滞日外国人の権利を保証し長期収容をやめろ

 十月十三日夕方から、滞日外国人の権利と長期収容ストップ、一四三五人の収容者との連帯を掲げ、法務省を取り囲む人間の輪行動が取り組まれた。主催は「1435虹の架け橋・人間の輪実行委員会」で、移住労働者と連帯する全国ネットワーク、APFS(アジアン・ピープルフレンドシップ・ソサイアティ)、全国難民弁護団連絡会議など四十団体の賛同をもって準備されてきた。
 その結果、当日は寒風が吹く中でも、法務省前は足の踏み場もないというくらいの人が集まり、目標六百人を超えて七百五十人にのぼる人々が、法務省を囲む行動に参加した。ケミカルライトや虹のプラカード、そして、虹のビニールテープ、虹の旗がはためく中、警察の不当な規制によって、法務省を囲む完全な輪はできず、道路をはさんでの輪となった。
 午後六時からのイベントでは、当事者たちのリレートーク(難民、家族の在留特別許可を求める子ども、長期単身滞在者など)、福島瑞穂さんら国会議員のアピール、そして、喜納昌吉さんやイイダコス・バンドのミニ・コンサートが行われ、大変な盛り上がりを見せた。喜納さんの「花」の歌に合わせて、大きなウェーブと合唱もあった。
 また、一四三五人といわれる入管収容所に収容中の人たちとも連携できた。東日本入国管理センター(茨城・牛久)、東京入管収容所(東京・品川)では、十三日、当事者の二四時間のハンガーストライキが行われたこと、そして、西日本入管センター(大阪・茨木)から十九人の要請書、牛久のセンターから収容者四十九人の署名、品川収容所から、収容者二十八人の署名と九通の要請書が、五時から行われた交渉において法務省に手渡されたことが報告された。
 移住労働者を囲む状況は、「対テロ戦争」の下で世界的にも厳しい現実がある。

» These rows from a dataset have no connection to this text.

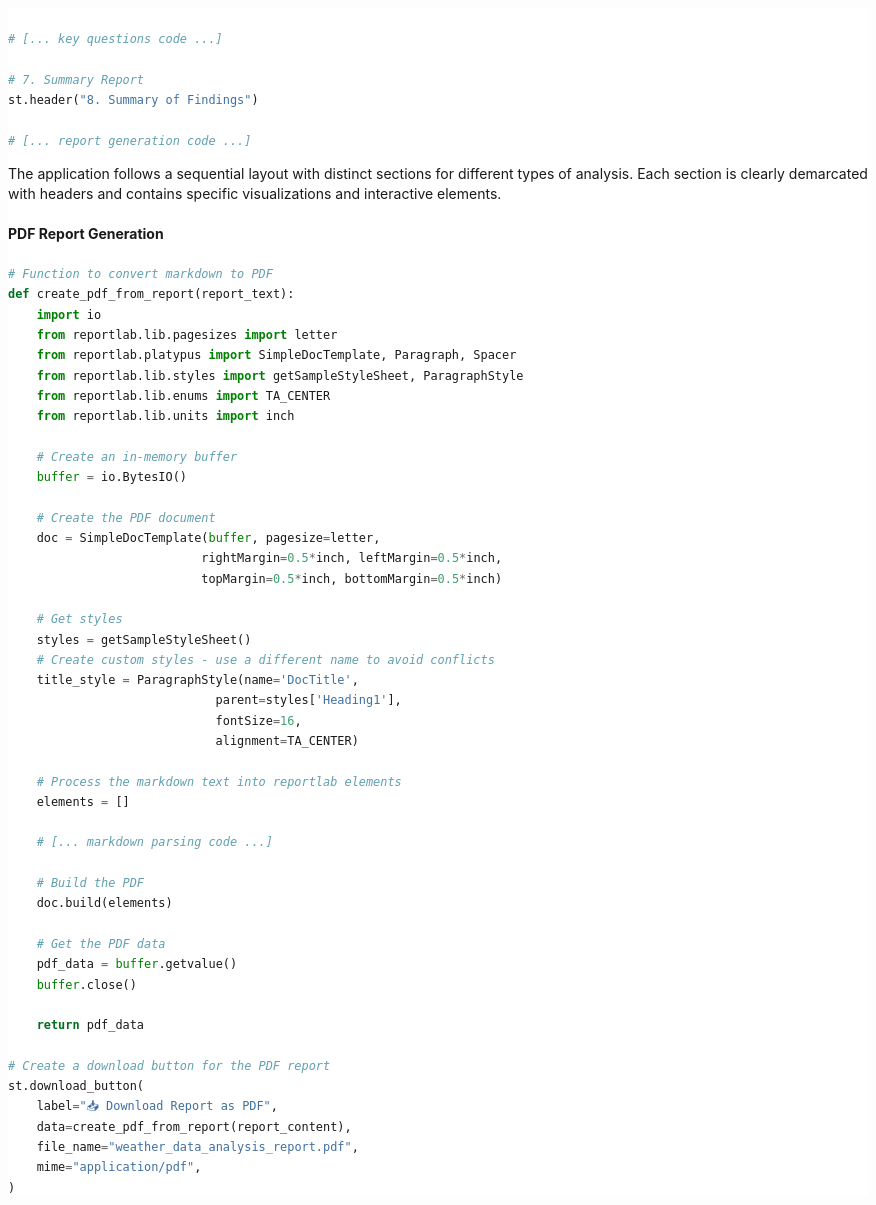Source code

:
 ```python

# [... key questions code ...]

# 7. Summary Report
st.header("8. Summary of Findings")

# [... report generation code ...]
```
The application follows a sequential layout with distinct sections for different types of analysis. Each section is clearly demarcated with headers and contains specific visualizations and interactive elements.

#### PDF Report Generation
```python
# Function to convert markdown to PDF
def create_pdf_from_report(report_text):
    import io
    from reportlab.lib.pagesizes import letter
    from reportlab.platypus import SimpleDocTemplate, Paragraph, Spacer
    from reportlab.lib.styles import getSampleStyleSheet, ParagraphStyle
    from reportlab.lib.enums import TA_CENTER
    from reportlab.lib.units import inch
    
    # Create an in-memory buffer
    buffer = io.BytesIO()
    
    # Create the PDF document
    doc = SimpleDocTemplate(buffer, pagesize=letter, 
                           rightMargin=0.5*inch, leftMargin=0.5*inch,
                           topMargin=0.5*inch, bottomMargin=0.5*inch)
    
    # Get styles
    styles = getSampleStyleSheet()
    # Create custom styles - use a different name to avoid conflicts
    title_style = ParagraphStyle(name='DocTitle', 
                             parent=styles['Heading1'], 
                             fontSize=16, 
                             alignment=TA_CENTER)
    
    # Process the markdown text into reportlab elements
    elements = []
    
    # [... markdown parsing code ...]
    
    # Build the PDF
    doc.build(elements)
    
    # Get the PDF data
    pdf_data = buffer.getvalue()
    buffer.close()
    
    return pdf_data

# Create a download button for the PDF report
st.download_button(
    label="📥 Download Report as PDF",
    data=create_pdf_from_report(report_content),
    file_name="weather_data_analysis_report.pdf",
    mime="application/pdf",
)
```
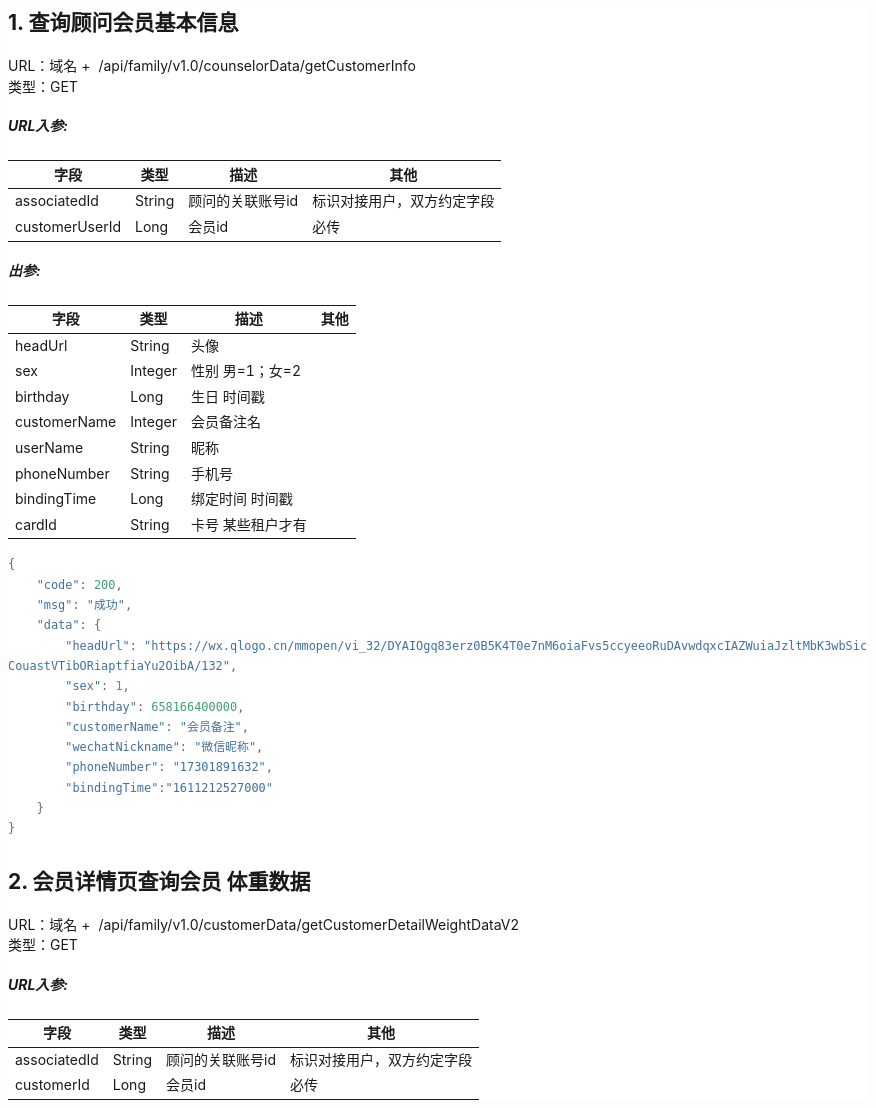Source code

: <a name="cbaWm"></a>
## 1. 查询顾问会员基本信息
URL：域名 +  /api/family/v1.0/counselorData/getCustomerInfo<br />类型：GET
<a name="SmMC4"></a>
##### URL入参:
| 字段 | 类型 | 描述 | 其他 |
| --- | --- | --- | --- |
| associatedId | String | 顾问的关联账号id | 标识对接用户，双方约定字段 |
| customerUserId | Long | 会员id | 必传 |

<a name="Dz7Pg"></a>
##### 出参:
| 字段 | 类型 | 描述 | 其他 |
| --- | --- | --- | --- |
| headUrl | String | 头像 |  |
| sex | Integer | 性别 男=1；女=2 |  |
| birthday | Long | 生日 时间戳 |  |
| customerName | Integer | 会员备注名 |  |
| userName | String | 昵称 |  |
| phoneNumber | String | 手机号 |  |
| bindingTime | Long | 绑定时间  时间戳 |  |
| cardId | String | 卡号 某些租户才有 |  |

```java
{
    "code": 200,
    "msg": "成功",
    "data": {
        "headUrl": "https://wx.qlogo.cn/mmopen/vi_32/DYAIOgq83erz0B5K4T0e7nM6oiaFvs5ccyeeoRuDAvwdqxcIAZWuiaJzltMbK3wbSicCouastVTibORiaptfiaYu2OibA/132",
        "sex": 1,
        "birthday": 658166400000,
        "customerName": "会员备注",
        "wechatNickname": "微信昵称",
        "phoneNumber": "17301891632",
        "bindingTime":"1611212527000"
    }
}
```
<a name="RKfvy"></a>
## 2. 会员详情页查询会员 体重数据
URL：域名 +  /api/family/v1.0/customerData/getCustomerDetailWeightDataV2<br />类型：GET
<a name="Pf1LE"></a>
##### URL入参:
| 字段 | 类型 | 描述 | 其他 |
| --- | --- | --- | --- |
| associatedId | String | 顾问的关联账号id | 标识对接用户，双方约定字段 |
| customerId | Long | 会员id | 必传 |
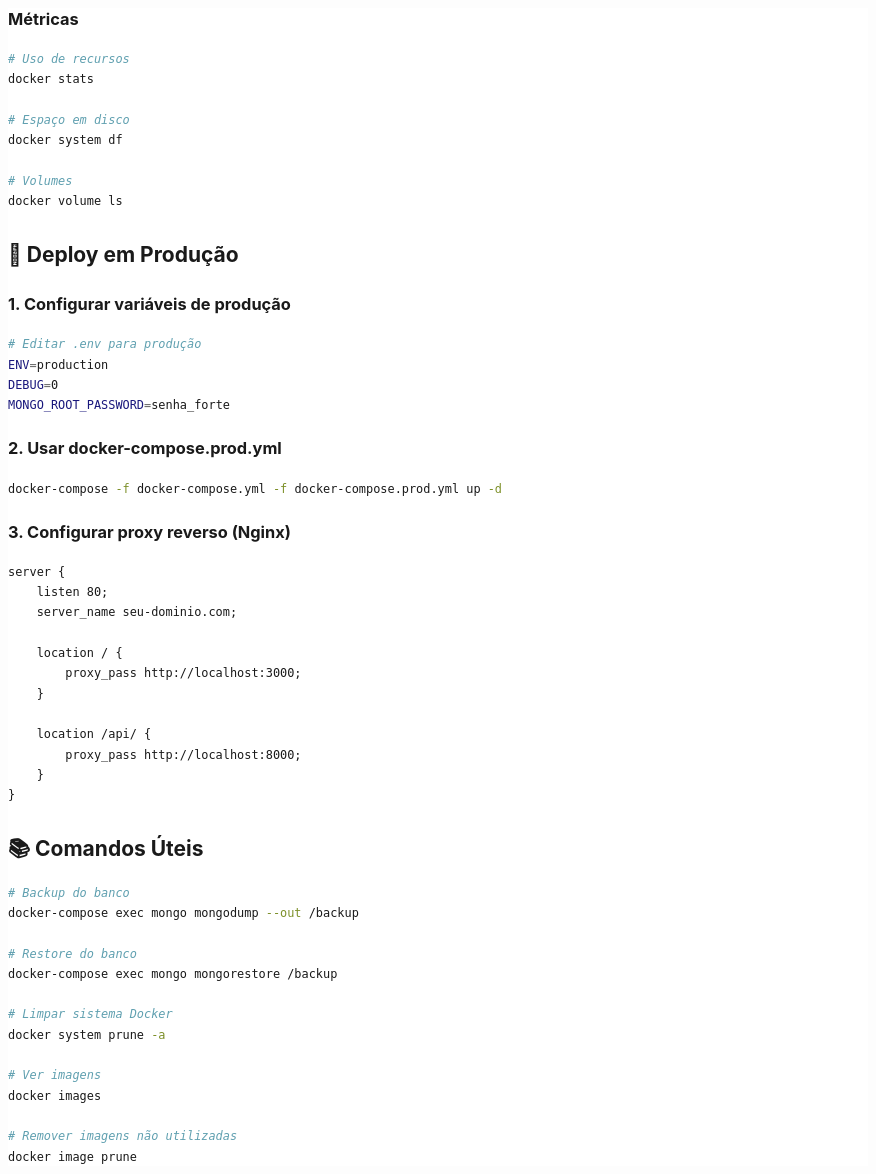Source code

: ### Métricas
```bash
# Uso de recursos
docker stats

# Espaço em disco
docker system df

# Volumes
docker volume ls
```

## 🚀 Deploy em Produção

### 1. Configurar variáveis de produção
```bash
# Editar .env para produção
ENV=production
DEBUG=0
MONGO_ROOT_PASSWORD=senha_forte
```

### 2. Usar docker-compose.prod.yml
```bash
docker-compose -f docker-compose.yml -f docker-compose.prod.yml up -d
```

### 3. Configurar proxy reverso (Nginx)
```nginx
server {
    listen 80;
    server_name seu-dominio.com;
    
    location / {
        proxy_pass http://localhost:3000;
    }
    
    location /api/ {
        proxy_pass http://localhost:8000;
    }
}
```

## 📚 Comandos Úteis

```bash
# Backup do banco
docker-compose exec mongo mongodump --out /backup

# Restore do banco
docker-compose exec mongo mongorestore /backup

# Limpar sistema Docker
docker system prune -a

# Ver imagens
docker images

# Remover imagens não utilizadas
docker image prune
```

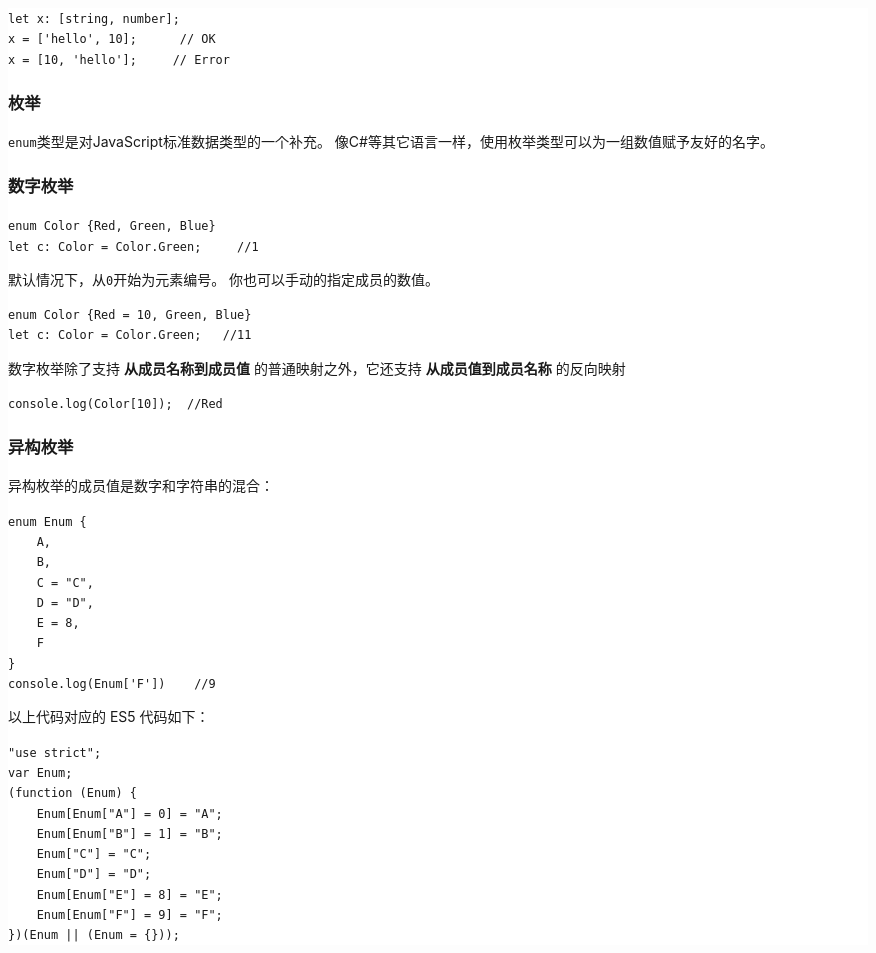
 ```text
let x: [string, number];
x = ['hello', 10];      // OK
x = [10, 'hello'];     // Error
```

### **枚举**

`enum`类型是对JavaScript标准数据类型的一个补充。 像C#等其它语言一样，使用枚举类型可以为一组数值赋予友好的名字。

### 数字枚举

```text
enum Color {Red, Green, Blue}
let c: Color = Color.Green;     //1
```

默认情况下，从`0`开始为元素编号。 你也可以手动的指定成员的数值。

```text
enum Color {Red = 10, Green, Blue}
let c: Color = Color.Green;   //11
```

数字枚举除了支持 **从成员名称到成员值** 的普通映射之外，它还支持 **从成员值到成员名称** 的反向映射

```text
console.log(Color[10]);  //Red
```

### 异构枚举

异构枚举的成员值是数字和字符串的混合：

```text
enum Enum {
    A,
    B,
    C = "C",
    D = "D",
    E = 8,
    F
}
console.log(Enum['F'])    //9
```

以上代码对应的 ES5 代码如下：

```text
"use strict";
var Enum;
(function (Enum) {
    Enum[Enum["A"] = 0] = "A";
    Enum[Enum["B"] = 1] = "B";
    Enum["C"] = "C";
    Enum["D"] = "D";
    Enum[Enum["E"] = 8] = "E";
    Enum[Enum["F"] = 9] = "F";
})(Enum || (Enum = {}));
```


  [propName: string]: any;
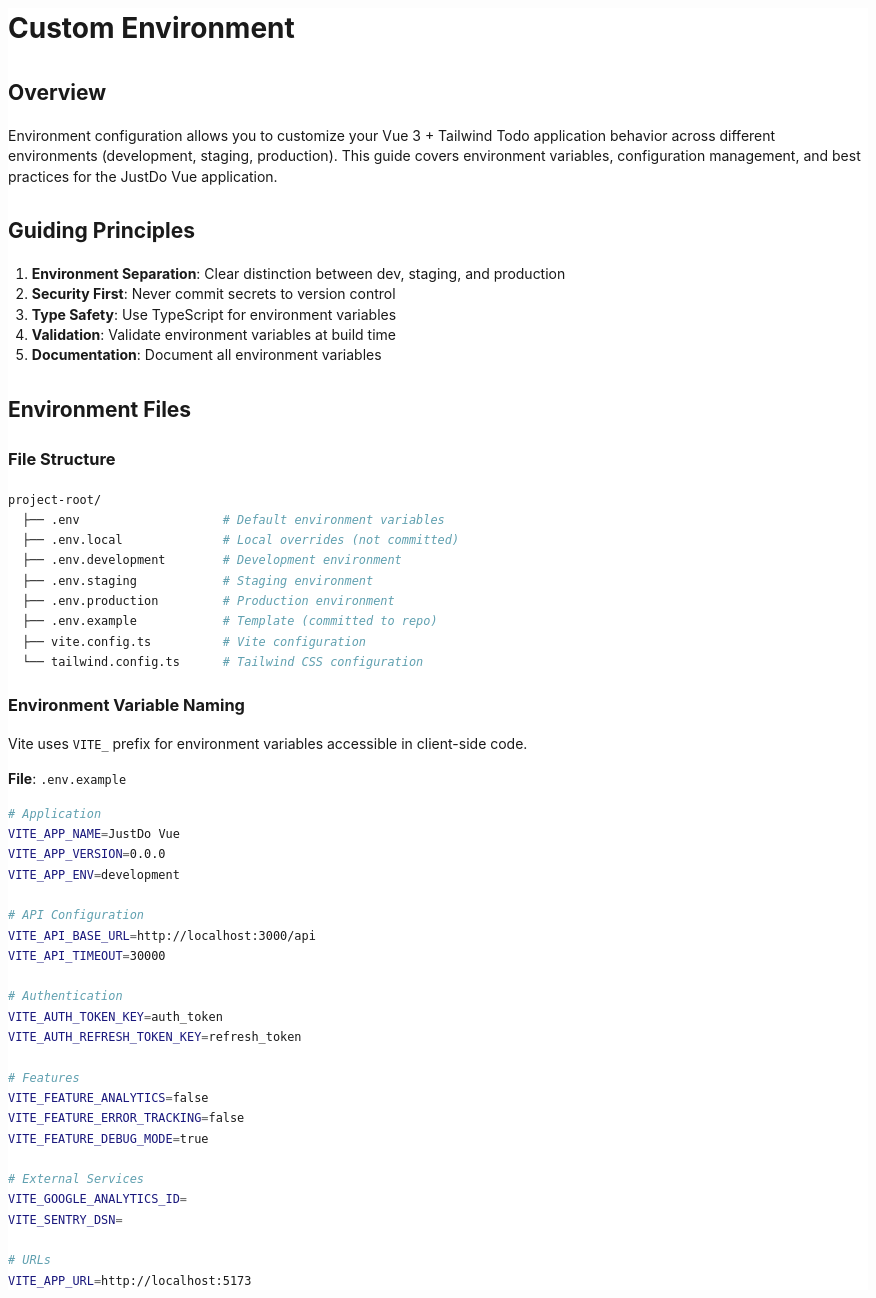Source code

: # Custom Environment

## Overview

Environment configuration allows you to customize your Vue 3 + Tailwind Todo application behavior across different environments (development, staging, production). This guide covers environment variables, configuration management, and best practices for the JustDo Vue application.

## Guiding Principles

1. **Environment Separation**: Clear distinction between dev, staging, and production
2. **Security First**: Never commit secrets to version control
3. **Type Safety**: Use TypeScript for environment variables
4. **Validation**: Validate environment variables at build time
5. **Documentation**: Document all environment variables

## Environment Files

### File Structure

```bash
project-root/
  ├── .env                    # Default environment variables
  ├── .env.local              # Local overrides (not committed)
  ├── .env.development        # Development environment
  ├── .env.staging            # Staging environment
  ├── .env.production         # Production environment
  ├── .env.example            # Template (committed to repo)
  ├── vite.config.ts          # Vite configuration
  └── tailwind.config.ts      # Tailwind CSS configuration
```

### Environment Variable Naming

Vite uses `VITE_` prefix for environment variables accessible in client-side code.

**File**: `.env.example`

```bash
# Application
VITE_APP_NAME=JustDo Vue
VITE_APP_VERSION=0.0.0
VITE_APP_ENV=development

# API Configuration
VITE_API_BASE_URL=http://localhost:3000/api
VITE_API_TIMEOUT=30000

# Authentication
VITE_AUTH_TOKEN_KEY=auth_token
VITE_AUTH_REFRESH_TOKEN_KEY=refresh_token

# Features
VITE_FEATURE_ANALYTICS=false
VITE_FEATURE_ERROR_TRACKING=false
VITE_FEATURE_DEBUG_MODE=true

# External Services
VITE_GOOGLE_ANALYTICS_ID=
VITE_SENTRY_DSN=

# URLs
VITE_APP_URL=http://localhost:5173
```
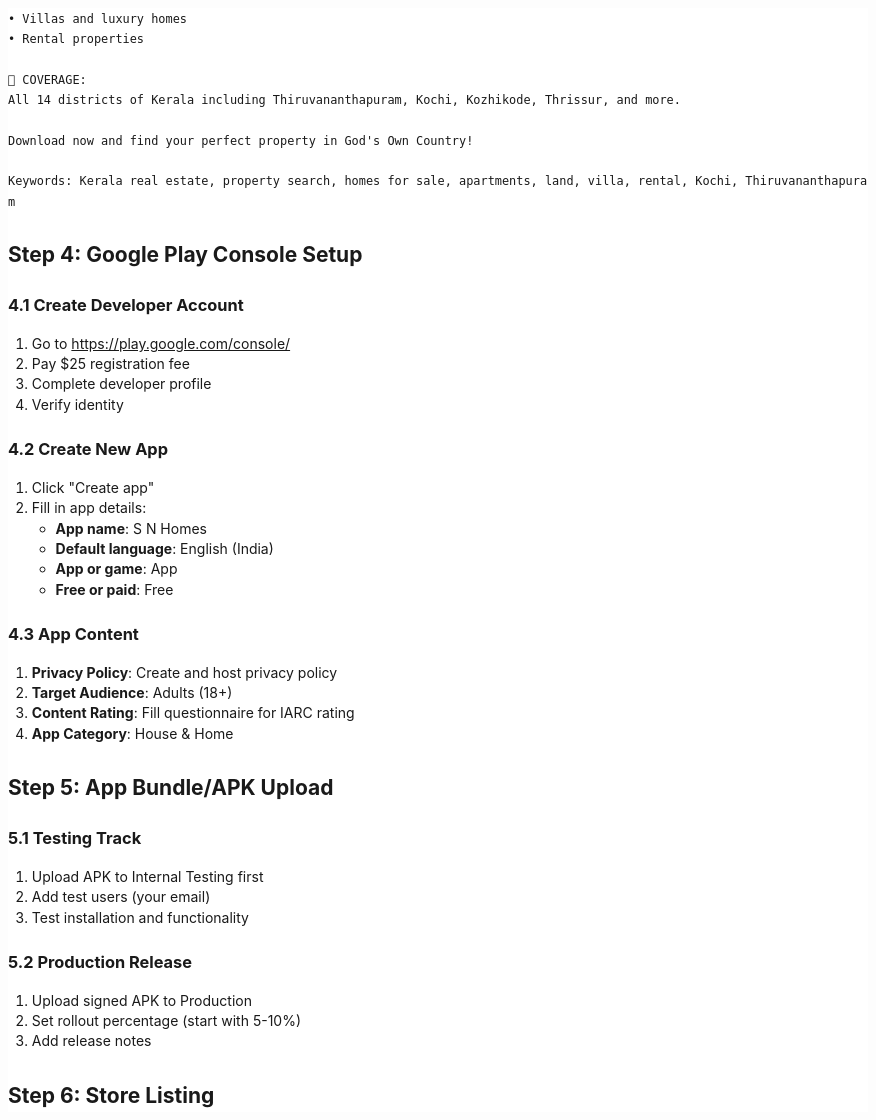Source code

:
 ```
• Villas and luxury homes
• Rental properties

📍 COVERAGE:
All 14 districts of Kerala including Thiruvananthapuram, Kochi, Kozhikode, Thrissur, and more.

Download now and find your perfect property in God's Own Country!

Keywords: Kerala real estate, property search, homes for sale, apartments, land, villa, rental, Kochi, Thiruvananthapuram
```

## Step 4: Google Play Console Setup

### 4.1 Create Developer Account
1. Go to https://play.google.com/console/
2. Pay $25 registration fee
3. Complete developer profile
4. Verify identity

### 4.2 Create New App
1. Click "Create app"
2. Fill in app details:
   - **App name**: S N Homes
   - **Default language**: English (India)
   - **App or game**: App
   - **Free or paid**: Free

### 4.3 App Content
1. **Privacy Policy**: Create and host privacy policy
2. **Target Audience**: Adults (18+)
3. **Content Rating**: Fill questionnaire for IARC rating
4. **App Category**: House & Home

## Step 5: App Bundle/APK Upload

### 5.1 Testing Track
1. Upload APK to Internal Testing first
2. Add test users (your email)
3. Test installation and functionality

### 5.2 Production Release
1. Upload signed APK to Production
2. Set rollout percentage (start with 5-10%)
3. Add release notes

## Step 6: Store Listing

日本でも「五年間で『不法滞在者』を半減させる政策」が公表された昨年末以来、法務省入国管理局のホームページで「不法滞在等の外国人情報」のメール受け付けなどが公然と行われ、オーバーステイの外国人を摘発・強制送還するケースが激増している。
 その中で、人権のルールは万人に共通のものだと訴え、多くの人々を集めることができた本キャンペーンの成功は、次の行動と日本政府の政策転換への現実的展望につながるものであった。      (北野)
【法務大臣に提出した要請書の内容】
○収容について○
 不必要な収容はしないでください。とりわけ、難民申請者、家族のある者、長期滞在者、病気・怪我治療中の者、子ども、高齢者、裁判係争中の者、妊婦、送還の目処がつかない者…の収容は絶対にやめてください。無期限収容はやめてください。
○在留について○
 難民、家族、子ども、長期滞在者、そのほか人道上の配慮を要する外国人に対し、在留を許可してください。
○難民について○
 難民鎖国をやめ、日本をようこそといえる国にしてください。 迫害を止めさせるための平和外交をしてください。
○差別禁止及び多文化共生について○
 多民族・多文化共生社会を目指した施策を立案・実行し、人種差別禁止法を制定してください。